Amerykańscy śledczy wściekli, że Tesla ujawniła szczegóły śmiertelnego wypadku Modelu X
Zła passa Tesli wydaje się nie mieć końca. Tym razem producent naraził się amerykańskiej Narodowej Radzie Bezpieczeństwa Transportu (National Transportation Safety Board). Śledczy są wściekli, że Tesla ujawniła szczegóły śmiertelnego wypadku Modelu X.

Przypomnijmy - do wypadku Tesli doszło 23 marca na autostradzie 101 w stanie Kalifornia. Samochód uderzył w bariery i stanął w płomieniach. Jego kierowca, 38-letni Wei Huang, zmarł w szpitalu w wyniku poniesionych obrażeń.
Jak doszło do wypadku?
Tesla wysłała na miejsce wypadku swoich śledczych, by zbadali jego przyczyny. Świadkowie mówili o wybuchu akumulatora, więc nie ma się co dziwić, że producent wolał dmuchać na zimne.
Tuż przed weekendem Tesla ujawniła, że w chwili wypadku samochód działa w trybie autopilota.

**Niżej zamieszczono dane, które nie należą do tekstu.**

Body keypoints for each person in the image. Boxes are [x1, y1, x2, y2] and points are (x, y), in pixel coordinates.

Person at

Z zapisów komputerów Modelu X wynika, że kierowca nie trzymał rąk na kierownicy przez sześć sekund przed wypadkiem. W dodatku autopilot informował o konieczności przejęcia kontroli nad pojazdem.

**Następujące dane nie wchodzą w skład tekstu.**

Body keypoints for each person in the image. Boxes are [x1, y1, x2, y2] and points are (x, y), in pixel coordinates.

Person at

Nie wiadomo jednak dlaczego autopilot nie wykrył przeszkody, zbliżającej się do samochodu, i samodzielnie nie podjął działań.
Śledczy są wściekli
Wydawać by się mogło, że to dobrze, że producent chce ja najszybciej wyjaśnić przyczyny wypadku z udziałem swojego pojazdu. Niestety, kiedy Tesla ujawniła szczegóły śmiertelnego wypadku modelu X, wywołało to wściekłość śledczych z Narodowej Rady Bezpieczeństwa Transportu.
To właśnie oni, według amerykańskiego prawa, badają przyczyny tego typu wypadków drogowych. Z wypadki z udziałem samochodów autonomicznych są obecnie pod specjalną lupą.
NTSB bardzo nie lubi, kiedy ktoś ujawnia szczegóły prowadzonych śledztw, i to nie tylko z powodów prawnych. Zdarzało się też, że agencja odsuwała od śledztw producentów samochodów, którzy wydawali wcześniej nie uzgodnione oświadczenia.
W dodatku Tesla traktowana jest ze szczególną uwagą, ponieważ po śmiertelnym wypadku Modelu S w 2016 roku miała dopracować i ulepszyć działanie autopilota w swoich pojazdach.
Co wiemy?
Wiemy więc tyle, że po raz kolejny autopilot Tesli alarmował kierowcę, by ten przejął kontrolę i po raz kolejny ostrzeżenia te zostały zignorowane. Czy to wystarczy, by jednoznacznie wskazać winnego wypadku? Raczej nie.
Dopóki więc NTSB nie skończy kompleksowego śledztwa nie będziemy wiedzieli, jaka dokładnie była przyczyna śmiertelnego wypadku Tesli.